• **Passage shown**:

***

In general, $(p:q)_j$ is defined by the product:

$\begin{equation} (p:q)_j = \prod\limits_{k = 0}^{j-1} \left( 1-pq^{k} \right) = \prod\limits_{k = 1}^{j} \left( 1-pq^{k-1} \right) . \end{equation}$

(3.13)

In addition, El-Zahar and Ebaid ^[38] introduced the following solution for Eq (1.3)

$\begin{equation} z(t) = \lambda \left( -b/a:c \right)_{\infty} \sum\limits_{i = 0}^{\infty} \dfrac{ \left(-b/a \right)^{i} e^{ac^i t} }{ (c:c)_i } . \end{equation}$

(3.14)

Hence, the solution of the EADDE (1.1) is

$\begin{equation} y(t) = \lambda\ e^{\frac{\xi \sigma t}{\xi-1} } \left( \frac{ \alpha}{\xi(1+\mu)}:\frac{1}{\xi} \right)_{\infty} \sum\limits_{i = 0}^{\infty} \dfrac{ \left(\frac{ \alpha}{\xi(1+\mu)} \right)^{i} e^{ -(1+\mu) \xi^{-i} t} }{ (\frac{1}{\xi}:\frac{1}{\xi})_i } . \end{equation}$

(3.15)

***

• **To do**:
(A) List every equation number in parentheses that appears in the passage on solving the delay equation, in the order it appears.
(B) Based on the passage about solving the delay equation, is each statement true? (i) $(p:q)_j$ is defined by a sum. (ii) El-Zahar and Ebaid gave a solution for Eq (1.3). (iii) The passage calls equation (1.1) an EADDE. Answer yes or no for each, and quote the words from the passage that decide it.
(C) Continue the passage on solving the delay equation from the point where it ends.

• **Supplied material**:
***

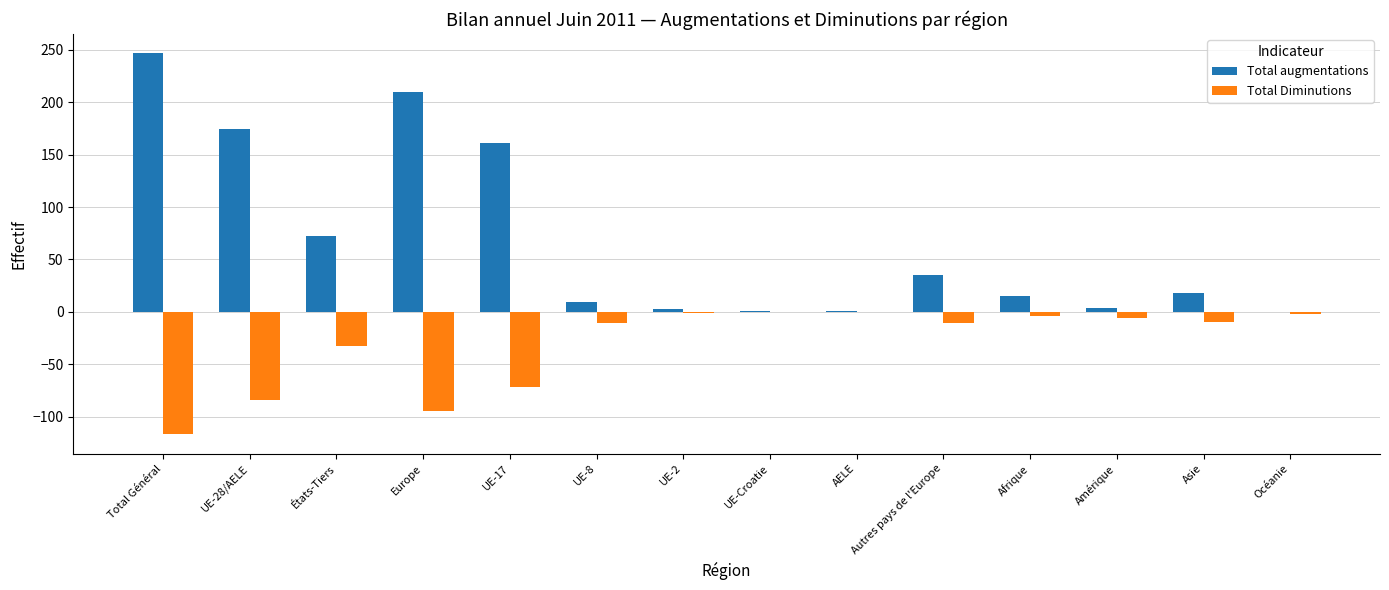

What is the maximum value for Total augmentations?

247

***

• **Responses for each task**:
(A) (3.13), (1.3), (3.14), (1.1), (3.15)

(B)
(i) No: "$(p:q)_j$ is defined by the product"
(ii) Yes: "introduced the following solution for Eq (1.3)"
(iii) Yes: "the solution of the EADDE (1.1) is"

(C)
Moreover, the authors ^[38] showed that the convergence of $z(t)$ holds if the conditions $\left| b/a \right| < 1$ and $\left| c \right| < 1$ are satisfied. For our model (1.1), the condition $\left| c \right| < 1$ is already satisfied for $\left| c \right| = \left| 1/\xi \right| < 1$ , where $\xi > 1$ . The other condition $\left| b/a \right| < 1$ becomes $\left| \dfrac{ \alpha}{\xi(1+\mu)} \right| < 1$ , i.e., $\left| \dfrac{ \alpha}{1+\mu} \right| < \xi$ .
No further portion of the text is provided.